A little about myself. I've written my entire life but it took me a long time to realize I really and truly wanted to be a writer. Having spent part of my childhood on a tiny Caribbean island, every single thing I read highlighted how much bigger the world was compared to the small and sleepy former fishing village I was growing up in. Moving to Brooklyn as a kid then provided me with all aspects of the vibrancy I'd always imagined and then some. The color, the characters the confidence, the fears, the aspirations. Since then I've done some ho hum things like working in the U.S. House of Representatives and being a Washington, D.C. lobbyist, but all of it was and continues to be driven by the curiosity that began a long time ago, about how much grander the world around me really can be.
I've now moved to Los Angeles to pursue the next chapter in that journey.
At what age did you realize your fascination with books? When did you start writing?
I think I realized I loved books more than some others from the time my aunts forced a cousin and I to read books after dinner as kids. I loved it and my cousin absolutely and totally hated it. I mean they couldn't even punish her into doing it, she just wasn't having it. From that moment I realized that not everyone was itching to find out what happened in the next page of our book as much as I was, and what reading did to my imagination was something I never wanted to let go of.
I began writing short stories soon after when I moved from the tiny island of Dominica to the middle of Brooklyn, New York at 12 years old. It was a way of dealing with the enormous shifts and I used writing to express the impact it had on my imagination and my understanding of the world around me.
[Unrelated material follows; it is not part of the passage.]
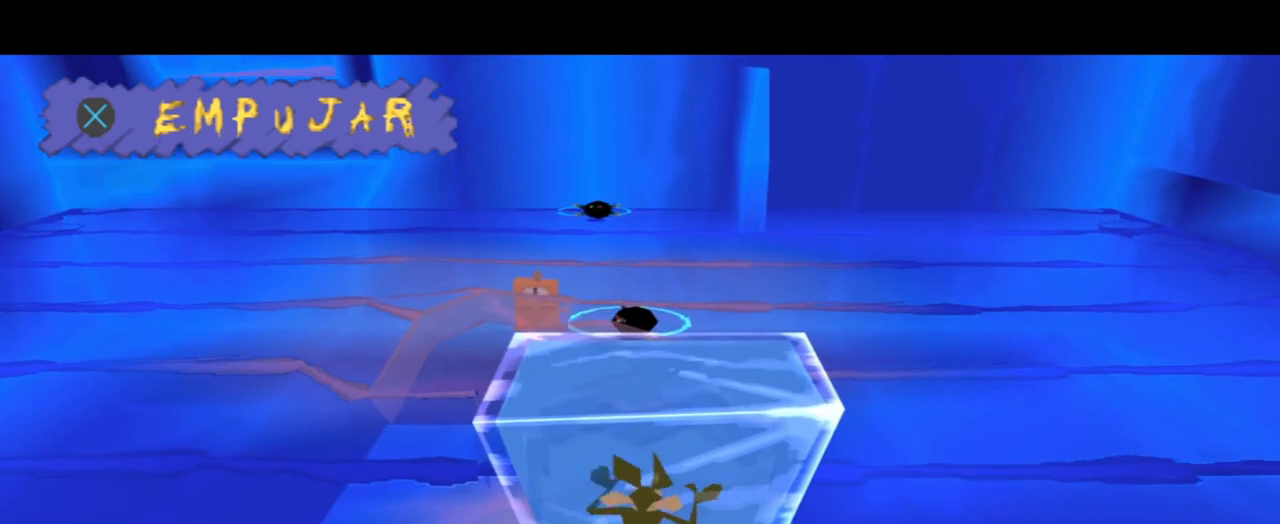
{"buttons": [], "left_stick": "center", "right_stick": "center", "events": [[301, "left_stick", "center"]]}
Who are your favorite authors to read? What is your favorite genre to read. Who Inspires you in your writings?
I'm a fan of Elizabeth Gilbert's work, I've always appreciated Ta Nehisi Coates, and as a kid I loved John Steinbeck's descriptions of difficult, life altering environments. My favorite genre is probably comedy/romantic comedy, as how people envision and enliven relationships when they tell a story is something I always find interesting.
I also keep telling my friends I'm well aware that the world is difficult, I like my entertainment lighthearted.
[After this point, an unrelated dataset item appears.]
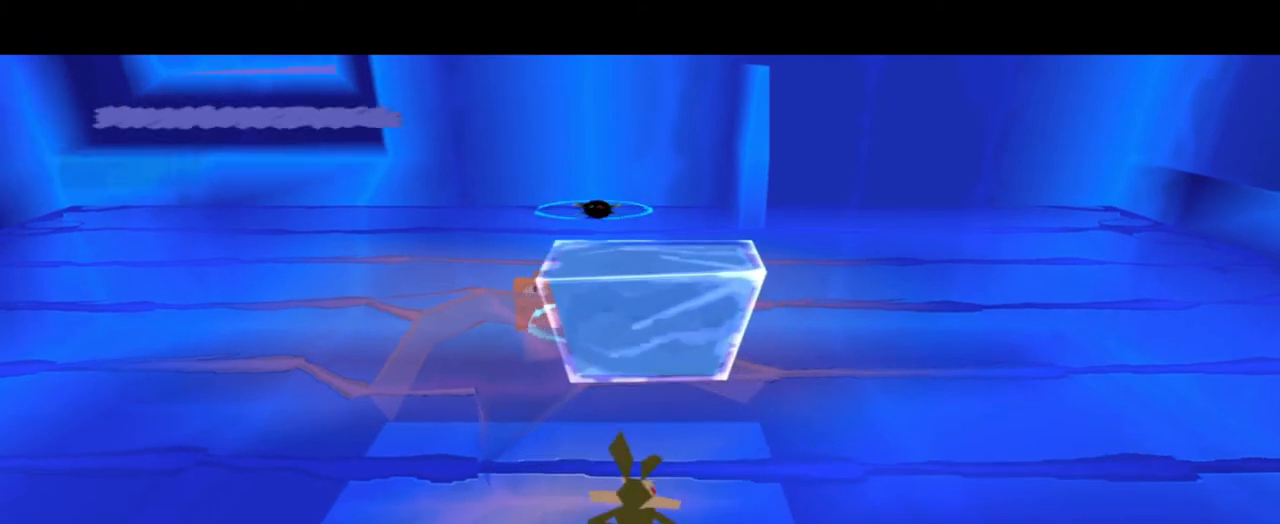
{"buttons": [], "left_stick": "center", "right_stick": "center", "events": []}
Tell us a little about your latest book?
Sombristic at it's core is a story about romantic games and how we often try to use our minds to satisfy our hearts. The romantic journey of Caroline and her friends is meant to be as relatable as your favorite group of friends hanging out on a Friday night over drinks, or as amusing as the clever dialogue and interactions of your favorite sitcom characters over the course of their sharpest season. But it's also meant to tell the story of romantic drama a bit differently. By leaning on the structure of a play to drive the story through the characters dialogue, Sombristic infuses the rhythmic energy of a telenovella or a soap opera to make every scene as dramatic and critical as the one that precedes it and the one that follows.
All the while through the laughter and empathizing, the reader should inquisitively wonder what they and their friends would do if ever confronted with a similar situation, albeit one with several unpredictable, dramatic twists.